A YOUNG woman from Stroud is in a race against time to save her life.

Nine years ago, Carys Hellewell was just an ordinary Thomas Keble school girl, who enjoyed art and sports and was interested in international development.

But following surgery for an appendicitis her health began to decline.

The 25-year-old, who grew up in Stroud and now lives in Nympsfield, started losing weight and eating became a major issue.

“I found even the smallest meals caused me pain and I began vomiting; food felt like a rock in my stomach, nausea became a constant symptom and going to the toilet became impossible without intervention,” she said.

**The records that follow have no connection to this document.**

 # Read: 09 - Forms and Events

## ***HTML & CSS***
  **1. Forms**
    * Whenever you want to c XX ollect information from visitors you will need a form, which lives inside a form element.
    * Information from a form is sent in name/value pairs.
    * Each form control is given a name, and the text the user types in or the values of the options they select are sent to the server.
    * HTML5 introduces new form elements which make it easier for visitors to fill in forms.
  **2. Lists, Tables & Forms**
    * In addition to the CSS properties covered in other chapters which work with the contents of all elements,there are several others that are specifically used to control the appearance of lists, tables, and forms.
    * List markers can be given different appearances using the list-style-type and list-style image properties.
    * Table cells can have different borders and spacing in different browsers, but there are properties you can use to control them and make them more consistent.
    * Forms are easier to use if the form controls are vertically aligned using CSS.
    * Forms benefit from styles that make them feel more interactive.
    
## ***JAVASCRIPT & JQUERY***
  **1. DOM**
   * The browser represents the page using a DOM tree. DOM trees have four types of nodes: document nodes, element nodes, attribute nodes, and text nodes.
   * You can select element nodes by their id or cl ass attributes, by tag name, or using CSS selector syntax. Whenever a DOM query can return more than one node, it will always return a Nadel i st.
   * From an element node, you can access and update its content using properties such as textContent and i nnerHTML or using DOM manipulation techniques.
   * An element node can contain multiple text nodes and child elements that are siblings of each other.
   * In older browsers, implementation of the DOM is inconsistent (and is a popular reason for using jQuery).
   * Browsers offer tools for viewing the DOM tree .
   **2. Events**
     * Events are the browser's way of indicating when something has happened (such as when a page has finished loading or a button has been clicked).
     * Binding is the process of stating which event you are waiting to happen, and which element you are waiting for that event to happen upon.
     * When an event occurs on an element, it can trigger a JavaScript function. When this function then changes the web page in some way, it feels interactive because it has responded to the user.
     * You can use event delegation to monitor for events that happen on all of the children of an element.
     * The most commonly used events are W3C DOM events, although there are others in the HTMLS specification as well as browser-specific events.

She began a course in Global Development and Sustainability at Bath Spa University and dreamt of a career in humanitarian development.

But the condition became so severe that she had to put her entire life on hold.

After several misdiagnoses, with people often assuming she was suffering from anorexia, she was eventually diagnosed with ‘vascular compressions’.

This is an incredibly rare condition with only 500 documented cases worldwide.

There is pioneering surgery that will cure the condition, but it is only available in Germany.

Carys has surgery provisionally scheduled for September 24 in Dusseldorf, but she needs £35,000 to pay for the lifesaving operation.

“I need to raise this money as soon as I can before my condition deteriorates even more,” she said.

“The surgery could mean I no longer require a feeding tube, I’ll be able to go to the toilet without intervention, and not live a life in pain.”

Carys has set up a fundraising page and is appealing for donations to help pay for her life saving operation.

If you can help with a donation visit: justgiving.com/crowdfunding/carys-hellewell

Commenting on Carys' situation, a spokesperson from NHS England said: “Whilst we cannot discuss individual cases, this is an incredibly rare condition with only 500 documented cases worldwide.

"The NHS is committed to using the tax payers money wisely, and only funds treatment scientifically proven to alleviate symptoms and significantly improve patient outcomes.”